Caught by the limits of AppleCare
Another option that would be quite nice, would be to add an SSD internally to the iMac, as it is possible when buying a new one. I would also increase the 1 TB drive to a 2 or 3 TB drive. On account of the fact that, that would invalidate my AppleCare probably, I can’t really do that. I have wondered if I could ask the nice people at Apple to do the upgrades for me. I somehow don’t think that they would take kindly to me bringing in third-party items to put in to my iMac. That is why I have been thinking about the possibility of booting via a Thunderbolt connected SSD. I have heard that there are some people that have done this and it works pretty well. Seagate have a Thunderbolt type of connector that can be used.

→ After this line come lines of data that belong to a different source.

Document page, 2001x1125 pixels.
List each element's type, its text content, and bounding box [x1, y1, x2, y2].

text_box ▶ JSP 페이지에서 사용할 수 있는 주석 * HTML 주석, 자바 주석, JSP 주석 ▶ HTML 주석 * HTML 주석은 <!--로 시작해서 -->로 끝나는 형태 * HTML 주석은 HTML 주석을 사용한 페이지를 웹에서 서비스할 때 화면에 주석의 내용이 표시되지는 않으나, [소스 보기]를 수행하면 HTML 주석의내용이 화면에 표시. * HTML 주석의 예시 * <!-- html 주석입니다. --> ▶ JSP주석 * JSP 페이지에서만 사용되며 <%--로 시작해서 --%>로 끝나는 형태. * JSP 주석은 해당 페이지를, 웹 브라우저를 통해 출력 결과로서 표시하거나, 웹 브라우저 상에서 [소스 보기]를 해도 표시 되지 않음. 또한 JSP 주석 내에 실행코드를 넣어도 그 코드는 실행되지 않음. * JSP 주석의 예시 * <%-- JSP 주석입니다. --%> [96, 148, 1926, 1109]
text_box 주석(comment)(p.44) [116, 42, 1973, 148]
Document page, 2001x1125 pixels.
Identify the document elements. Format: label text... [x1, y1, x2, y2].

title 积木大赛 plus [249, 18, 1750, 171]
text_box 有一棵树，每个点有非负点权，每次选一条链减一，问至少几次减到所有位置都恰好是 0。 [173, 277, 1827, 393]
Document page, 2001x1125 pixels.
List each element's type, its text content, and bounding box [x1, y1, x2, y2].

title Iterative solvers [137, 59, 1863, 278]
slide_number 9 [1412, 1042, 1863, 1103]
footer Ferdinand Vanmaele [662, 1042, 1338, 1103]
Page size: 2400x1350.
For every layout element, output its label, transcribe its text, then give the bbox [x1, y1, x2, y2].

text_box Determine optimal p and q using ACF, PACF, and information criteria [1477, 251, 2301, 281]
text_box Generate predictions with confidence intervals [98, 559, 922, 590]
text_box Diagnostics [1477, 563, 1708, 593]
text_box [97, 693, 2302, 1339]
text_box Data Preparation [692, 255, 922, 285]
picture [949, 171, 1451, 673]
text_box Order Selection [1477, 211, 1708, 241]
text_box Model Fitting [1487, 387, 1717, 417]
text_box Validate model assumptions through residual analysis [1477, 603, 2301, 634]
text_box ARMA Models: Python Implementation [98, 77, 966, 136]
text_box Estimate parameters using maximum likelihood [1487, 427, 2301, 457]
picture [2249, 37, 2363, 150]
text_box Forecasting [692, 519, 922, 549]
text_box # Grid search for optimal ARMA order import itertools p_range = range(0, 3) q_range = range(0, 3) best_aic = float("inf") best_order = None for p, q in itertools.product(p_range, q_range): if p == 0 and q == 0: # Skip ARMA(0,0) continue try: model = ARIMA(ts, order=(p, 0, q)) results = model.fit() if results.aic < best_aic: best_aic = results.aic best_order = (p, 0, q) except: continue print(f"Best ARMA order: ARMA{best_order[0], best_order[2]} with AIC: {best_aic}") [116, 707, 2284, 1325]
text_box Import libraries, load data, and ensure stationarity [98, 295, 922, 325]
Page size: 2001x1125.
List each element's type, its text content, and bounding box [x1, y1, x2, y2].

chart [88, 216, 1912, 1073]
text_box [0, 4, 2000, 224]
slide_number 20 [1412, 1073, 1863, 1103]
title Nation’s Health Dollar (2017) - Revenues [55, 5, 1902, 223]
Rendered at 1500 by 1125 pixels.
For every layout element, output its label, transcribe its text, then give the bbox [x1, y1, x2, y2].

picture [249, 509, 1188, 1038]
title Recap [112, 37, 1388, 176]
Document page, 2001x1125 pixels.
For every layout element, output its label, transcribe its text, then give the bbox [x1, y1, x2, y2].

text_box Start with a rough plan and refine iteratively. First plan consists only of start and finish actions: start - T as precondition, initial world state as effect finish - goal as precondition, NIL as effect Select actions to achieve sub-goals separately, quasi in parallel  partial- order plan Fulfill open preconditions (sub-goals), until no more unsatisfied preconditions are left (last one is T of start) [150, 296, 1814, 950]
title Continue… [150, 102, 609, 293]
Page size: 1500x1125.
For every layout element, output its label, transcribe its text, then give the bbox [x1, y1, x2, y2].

Further Upgrades in two years time
So the long-term plan is to wait until the AppleCare has expired, by which time I will have had this computer for three years. I doubt if I will have the cash to go out and buy a new one, so the plan will be to breathe new life into this iMac. In two years time there will be SSD drives that will be cheaper that I can install into the iMac for extremely fast bootup times and the 1 TB drive can also be replaced with something larger. It may even be like having a new computer.
Saving for a new computer
One of my Mac friends on Twitter says for a new computer by buying herself gift cards. Wyld_Celtica_V is the name that she goes by and I am really impressed by her planning and financial savvy. In these difficult financial times, it is really not a good idea to max out credit cards. If you put cash aside, either into the mattress or into a separate bank account, then that money will get used by other things as they come up. So by buying gift cards, basically what you are doing is to ring fence a specific amount of money for the next Mac. If you have a regular income, what you could do is to decide how long you are going to save for and then do some working out about the amount to spend on a gift card per month. This is a genius plan!
I could have saved myself some time
I have had to spend this morning going through all of my applications one by one to make sure that I had the serial numbers and the licences where I could get at them. It has been a time-consuming operation and I’m not quite finished yet. I have now promised myself that any time I get new software that is not from the Mac App Store I will use the application Appshelf to record all of the relevant details as it happens. So for example, today I upgraded to ScreenFlow version 4 and this came with a new serial number. I have already entered all of the necessary information into Appshelf. My preference is to buy the apps from the Mac App Store where possible as this is the easiest way to take care of the apps that I use. Some people like to use the application 1Password to record all of their serial numbers and licenses and this is also a very good plan.
Here I go, into the abyss, wish me luck
When you have to do a complete reinstall like this, it can seem quite scary. Just so long as you have taken all of the steps to protect your data, then there is no reason why you should not do something like this with confidence. I have the backups, I have the information – Just let me at it! I will write another post about how I get on with the process of doing the Mountain Lion clean install when I come out of the other side.